Сейчас сохранившиеся картины перенесены в Лувр и Версаль и многое, очевидно, потеряли от этого в глазах зрителя. Задуманные в точном соответствии с размерами простенков правой галереи дворца, ритмично разделенные видами открывавшегося из окон Люксембургского сада, они составляли единый ансамбль пусть не безупречных, но живущих в своем собственном мире полотен. И сияющие их краски, видимые отчасти и против света, казались спокойнее, мягче рядом с куда более яркой зеленью и небом за стеклами высоких окон. И здесь пышные рубенсовские празднества привычно воспринимались нашим Ватто как бы «на фоне» задумчивых парковых аллей и деревьев. Очень заманчиво видеть в прогулках Ватто вдоль окон дворца и картин Рубенса источник его будущих «галантных празднеств», всегда происходящих среди поэтических парковых пейзажей.

Поневоле приходится задумываться — что же влекло Ватто к Рубенсу. Следует признаться, что потомки, не имей они в руках доподлинных писем Ватто и свидетельств современников, скорее всего не сразу бы отыскали общность столь, в сущности, несхожих мастеров. Рубенс прежде всего грандиозен и всеобъемлющ, он пишет огромные полотна в любых решительно жанрах, он, однако, способен писать и совсем небольшие, интимные вещи, его фантазия ошеломляет зрителя, он умеет быть трагиком, эпикурейцем, тончайшим психологом и грубоватым бытописателем, его кисть воспроизводит торжественный пейзаж и молниеносные движения сражающихся воинов; его фигурам тесно в холстах, они рвут раму, они в вечном стремительном движении, и воздух, чудится, свистит, разорванный взмахами сабель, лётом ангелов, ветром, вздымающим тяжкие складки парчовых плащей.

Можно ли найти хоть что-нибудь подобное у Ватто? Его картины неизменно замкнуты в самих себе, они словно в воображении одинокого и задумчивого зрителя, в них мало движения, и даже беспокойство их стыдливо скрывается за внешней беззаботностью. Мазки Ватто сдержанны, едва заметны, пылкие страсти обходят стороной персонажей художника, подобно тому как кисть его избегает взволнованных движений. Он не психолог и не любитель многолюдья, он не пишет огромных, нарядных холстов. Но в картинах Рубенса было немало такого, что могло восхищать Ватто и вызывать его профессиональную ревность.
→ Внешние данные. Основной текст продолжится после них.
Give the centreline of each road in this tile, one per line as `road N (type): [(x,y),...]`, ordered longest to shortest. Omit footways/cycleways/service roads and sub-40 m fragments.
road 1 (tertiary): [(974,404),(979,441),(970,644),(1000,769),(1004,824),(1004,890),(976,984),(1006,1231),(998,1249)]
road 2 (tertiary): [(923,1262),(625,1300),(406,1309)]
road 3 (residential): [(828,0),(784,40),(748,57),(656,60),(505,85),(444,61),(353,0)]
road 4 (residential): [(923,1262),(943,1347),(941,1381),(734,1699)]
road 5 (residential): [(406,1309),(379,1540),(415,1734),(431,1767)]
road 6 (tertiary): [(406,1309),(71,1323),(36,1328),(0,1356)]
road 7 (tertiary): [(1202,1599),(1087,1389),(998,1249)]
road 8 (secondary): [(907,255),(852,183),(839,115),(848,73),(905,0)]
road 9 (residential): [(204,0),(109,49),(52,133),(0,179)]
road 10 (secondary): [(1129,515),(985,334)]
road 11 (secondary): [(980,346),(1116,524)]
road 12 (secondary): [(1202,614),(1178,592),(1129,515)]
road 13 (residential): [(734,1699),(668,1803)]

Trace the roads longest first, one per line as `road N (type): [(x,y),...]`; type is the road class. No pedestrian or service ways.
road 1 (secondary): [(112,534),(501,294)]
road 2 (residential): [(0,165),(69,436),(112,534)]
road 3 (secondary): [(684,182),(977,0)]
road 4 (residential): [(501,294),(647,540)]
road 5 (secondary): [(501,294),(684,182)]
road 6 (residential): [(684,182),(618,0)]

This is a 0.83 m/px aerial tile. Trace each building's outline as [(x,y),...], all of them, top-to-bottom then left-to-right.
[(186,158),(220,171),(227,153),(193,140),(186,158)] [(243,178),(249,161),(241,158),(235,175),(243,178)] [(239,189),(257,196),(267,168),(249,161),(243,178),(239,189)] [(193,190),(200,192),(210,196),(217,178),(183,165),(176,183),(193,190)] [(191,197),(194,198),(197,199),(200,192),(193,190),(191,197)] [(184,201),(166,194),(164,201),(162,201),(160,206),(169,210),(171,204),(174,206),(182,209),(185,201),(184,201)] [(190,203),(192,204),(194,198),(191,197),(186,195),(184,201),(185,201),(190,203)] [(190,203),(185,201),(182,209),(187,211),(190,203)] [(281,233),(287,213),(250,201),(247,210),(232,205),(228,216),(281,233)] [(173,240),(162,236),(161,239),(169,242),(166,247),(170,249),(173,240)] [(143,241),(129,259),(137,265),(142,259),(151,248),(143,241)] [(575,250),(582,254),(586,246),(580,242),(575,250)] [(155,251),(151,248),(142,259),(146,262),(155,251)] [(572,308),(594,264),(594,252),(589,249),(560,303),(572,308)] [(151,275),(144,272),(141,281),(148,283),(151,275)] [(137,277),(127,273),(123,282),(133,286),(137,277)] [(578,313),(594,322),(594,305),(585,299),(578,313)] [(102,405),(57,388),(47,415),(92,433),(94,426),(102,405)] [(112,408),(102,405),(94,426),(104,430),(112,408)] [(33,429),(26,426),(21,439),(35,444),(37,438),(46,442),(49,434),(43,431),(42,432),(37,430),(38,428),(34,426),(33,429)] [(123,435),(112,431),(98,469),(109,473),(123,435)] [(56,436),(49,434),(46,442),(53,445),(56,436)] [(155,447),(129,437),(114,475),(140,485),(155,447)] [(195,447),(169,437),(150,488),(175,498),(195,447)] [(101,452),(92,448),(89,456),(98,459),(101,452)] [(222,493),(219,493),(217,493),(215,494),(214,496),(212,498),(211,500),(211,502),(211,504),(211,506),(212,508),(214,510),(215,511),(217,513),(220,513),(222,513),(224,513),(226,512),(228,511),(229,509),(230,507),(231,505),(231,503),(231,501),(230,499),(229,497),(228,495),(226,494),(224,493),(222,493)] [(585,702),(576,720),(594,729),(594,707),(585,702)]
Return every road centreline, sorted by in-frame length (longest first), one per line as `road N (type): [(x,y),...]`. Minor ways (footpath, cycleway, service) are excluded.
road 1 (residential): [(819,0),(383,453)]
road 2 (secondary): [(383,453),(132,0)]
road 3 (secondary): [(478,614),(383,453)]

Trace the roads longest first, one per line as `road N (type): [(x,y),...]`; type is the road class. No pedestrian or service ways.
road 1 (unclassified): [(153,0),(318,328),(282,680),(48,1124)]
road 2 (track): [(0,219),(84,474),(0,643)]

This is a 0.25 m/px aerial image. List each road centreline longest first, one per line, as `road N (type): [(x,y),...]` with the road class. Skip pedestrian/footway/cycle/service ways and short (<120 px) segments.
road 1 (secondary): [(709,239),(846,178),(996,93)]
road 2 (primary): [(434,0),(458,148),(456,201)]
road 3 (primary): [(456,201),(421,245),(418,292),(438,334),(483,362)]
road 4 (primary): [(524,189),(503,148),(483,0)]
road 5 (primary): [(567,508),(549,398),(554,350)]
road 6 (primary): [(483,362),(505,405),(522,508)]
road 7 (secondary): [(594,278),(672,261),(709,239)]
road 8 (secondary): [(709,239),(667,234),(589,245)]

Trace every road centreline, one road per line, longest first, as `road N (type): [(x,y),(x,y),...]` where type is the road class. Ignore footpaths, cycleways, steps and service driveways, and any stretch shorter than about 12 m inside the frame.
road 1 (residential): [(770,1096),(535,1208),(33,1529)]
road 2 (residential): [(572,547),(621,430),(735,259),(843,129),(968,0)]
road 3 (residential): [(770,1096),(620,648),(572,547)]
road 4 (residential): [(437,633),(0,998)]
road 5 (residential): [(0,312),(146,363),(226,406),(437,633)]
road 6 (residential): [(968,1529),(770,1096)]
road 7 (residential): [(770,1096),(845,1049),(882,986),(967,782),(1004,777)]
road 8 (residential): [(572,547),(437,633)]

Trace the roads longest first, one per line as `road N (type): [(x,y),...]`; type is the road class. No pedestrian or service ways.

Напомним — и Рубенс, и Ватто были фламандцами. В стенах дворца еще жили легенды о рыцаре-живописце из Антверпена, принятом, как вельможа, при дворе королевы-матери и заключившем с нею самой почетнейший из возможных договоров на невиданную сумму в шестьдесят тысяч турских ливров за двадцать четыре холста! (быть может, читатель не забыл, что обучение Ватто в Валансьене у мэтра Жерена стоило шесть ливров в год. Мы же добавим, что капитан-лейтенант[12] королевских мушкетеров — чуть ли не самый высокооплачиваемый офицер Франции — получал шесть тысяч ливров годового жалованья). При всем этом не престиж более всего беспокоил Ватто, хотя и не был ему полностью чужд. Тут могло быть, скорее, ощущение невиданного достоинства художника, чей талант позволял ему на равных говорить с королевой. Художество стирало сословные рамки, талант уравнивался со знатностью. Но и это, по-видимому, не было главным.

Возможно, первые недели, проведенные в Люксембургском дворце, могли внушить Ватто ложные представления о живописи Рубенса. Слишком велеречив и многословен был этот мастер, не было в нем сосредоточенности, скупой ясности и сдержанности, столь ценимой нашим художником. Но не мог Ватто — пусть через неделю, через месяц, наконец, — не увидеть того, что царило над суетой нарядных и пышнотелых персонажей.

вернуться

12

Командиром (капитаном) самых привилегированных отрядов гвардии считался король. Его заместителем и фактическим командиром в чине капитан-лейтенанта был обычно высокопоставленный военный. Так, например, капитан-лейтенантом первой роты мушкетеров был в начале XVIII века граф де Мопертюи, сохранявший свой чин генерал-лейтенанта.